**Exercise brief**
Reproduce exactly, and only, the lines of the material below running from the line bearing "stik sebagai prioritas" through the line bearing "忠、梁宏达、单田芳、马未都、张大春、郭德纲、吴晓波、陈鲁豫、许知". Leave any pictures out.

**Extracted data**
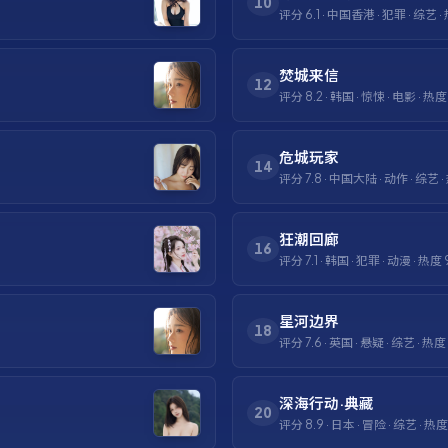
10
评分
6.1
·
中国香港
·
犯罪
·
综艺
·
焚城来信
12
评分
8.2
·
韩国
·
惊悚
·
电影
· 热
危城玩家
14
评分
7.8
·
中国大陆
·
动作
·
综艺
·
狂潮回廊
16
评分
7.1
·
韩国
·
犯罪
·
动漫
· 热度
星河边界
18
评分
7.6
·
英国
·
悬疑
·
综艺
· 热度
深海行动·典藏
20
评分
8.9
·
日本
·
冒险
·
综艺
· 热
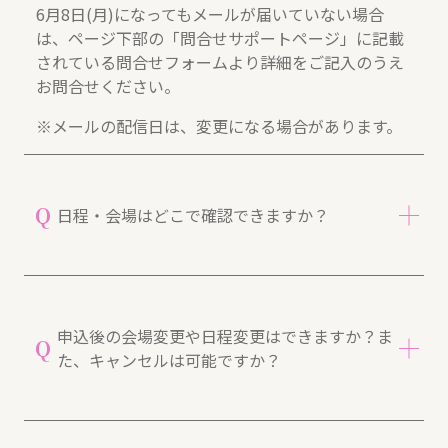
6月8日(月)になってもメールが届いていない場合
は、ページ下部の「問合せサポートページ」に記載
されている問合せフォームより詳細をご記入のうえ
お問合せください。
※メールの配信日は、変更になる場合があります。
Q
日程・会場はどこで確認できますか？
「日程・会場一覧（PDF）」でご確認いただけま
A
す。
申込後の会場変更や日程変更はできますか？ま
Q
た、キャンセルは可能ですか？
日程・会場一覧（PDF）❐
をご確認ください。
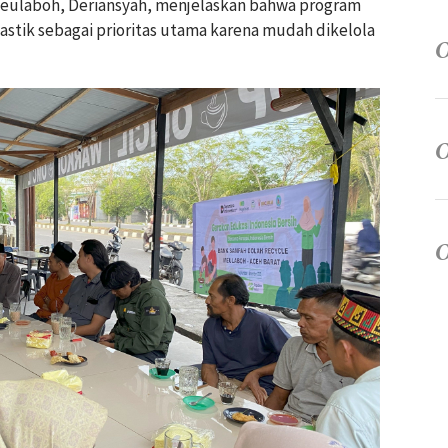
eulaboh, Deriansyah, menjelaskan bahwa program
stik sebagai prioritas utama karena mudah dikelola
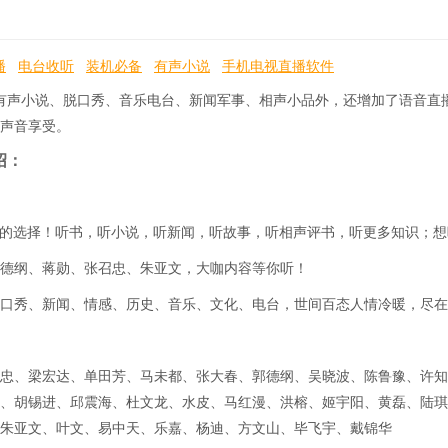
播
电台收听
装机必备
有声小说
手机电视直播软件
有声小说、脱口秀、音乐电台、新闻军事、相声小品外，还增加了语音直
声音享受。
绍：
用户的选择！听书，听小说，听新闻，听故事，听相声评书，听更多知识；
郭德纲、蒋勋、张召忠、朱亚文，大咖内容等你听！
口秀、新闻、情感、历史、音乐、文化、电台，世间百态人情冷暖，尽在
忠、梁宏达、单田芳、马未都、张大春、郭德纲、吴晓波、陈鲁豫、许知
、胡锡进、邱震海、杜文龙、水皮、马红漫、洪榕、姬宇阳、黄磊、陆琪
、朱亚文、叶文、易中天、乐嘉、杨迪、方文山、毕飞宇、戴锦华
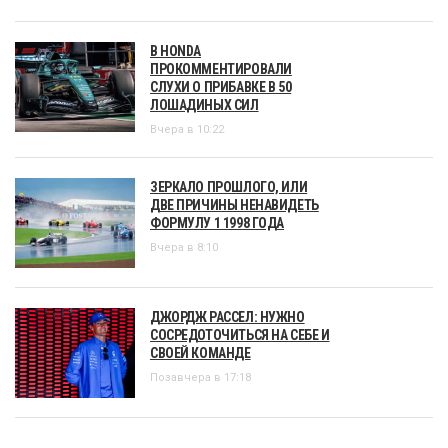
В HONDA
ПРОКОММЕНТИРОВАЛИ
СЛУХИ О ПРИБАВКЕ В 50
ЛОШАДИНЫХ СИЛ
Вчера в 10:22
ЗЕРКАЛО ПРОШЛОГО, ИЛИ
ДВЕ ПРИЧИНЫ НЕНАВИДЕТЬ
ФОРМУЛУ 1 1998 ГОДА
Вчера в 8:10
ДЖОРДЖ РАССЕЛ: НУЖНО
СОСРЕДОТОЧИТЬСЯ НА СЕБЕ И
СВОЕЙ КОМАНДЕ
Позавчера в 17:18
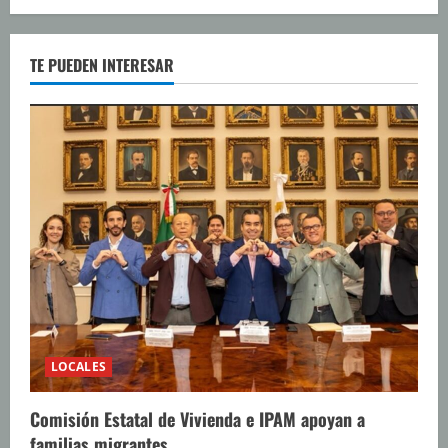
TE PUEDEN INTERESAR
LOCALES
Comisión Estatal de Vivienda e IPAM apoyan a
familias migrantes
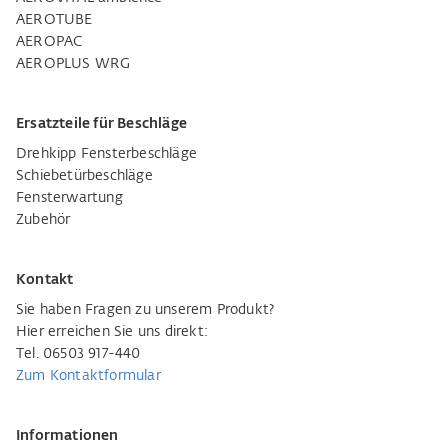
AEROTUBE
AEROPAC
AEROPLUS WRG
Ersatzteile für Beschläge
Drehkipp Fensterbeschläge
Schiebetürbeschläge
Fensterwartung
Zubehör
Kontakt
Sie haben Fragen zu unserem Produkt?
Hier erreichen Sie uns direkt:
Tel. 06503 917-440
Zum Kontaktformular
Informationen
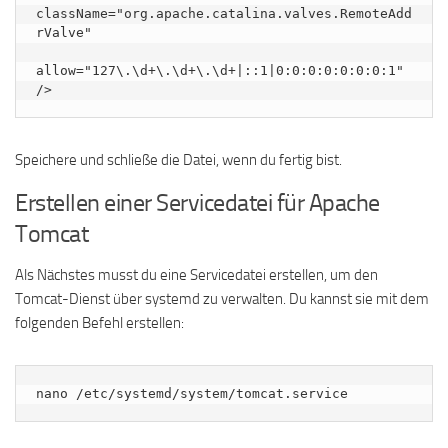
className="org.apache.catalina.valves.RemoteAdd
rValve"

allow="127\.\d+\.\d+\.\d+|::1|0:0:0:0:0:0:0:1" 
Speichere und schließe die Datei, wenn du fertig bist.
Erstellen einer Servicedatei für Apache
Tomcat
Als Nächstes musst du eine Servicedatei erstellen, um den
Tomcat-Dienst über systemd zu verwalten. Du kannst sie mit dem
folgenden Befehl erstellen:
nano /etc/systemd/system/tomcat.service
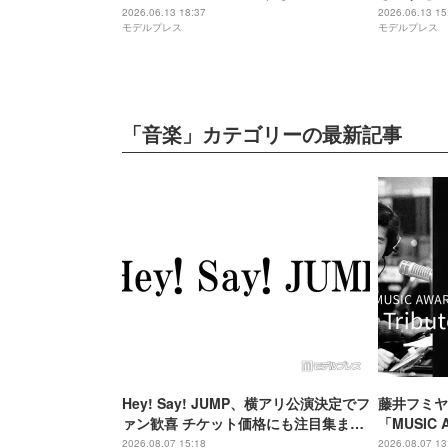
発 スーツで凛々しく登場
約12年続
2026.06.13 18:37
2026.06.13 15
モデルプレス
モデルプレス
ラル楽曲賞
「音楽」カテゴリーの最新記事
Hey! Say! JUMP、横アリ公演決定でフ
藤井フミヤ
ァン歓喜 チケット価格にも注目集まる
「MUSIC 
「激アツ」「平成に戻ったみたい」
気2公演、L
2026.08.07 15:18
2026.08.07 13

**Answer box**
stik sebagai prioritas utama karena mudah dikelola
播
电台收听
装机必备
有声小说
手机电视直播软件
有声小说、脱口秀、音乐电台、新闻军事、相声小品外，还增加了语音直
声音享受。
绍：
用户的选择！听书，听小说，听新闻，听故事，听相声评书，听更多知识；
郭德纲、蒋勋、张召忠、朱亚文，大咖内容等你听！
口秀、新闻、情感、历史、音乐、文化、电台，世间百态人情冷暖，尽在
忠、梁宏达、单田芳、马未都、张大春、郭德纲、吴晓波、陈鲁豫、许知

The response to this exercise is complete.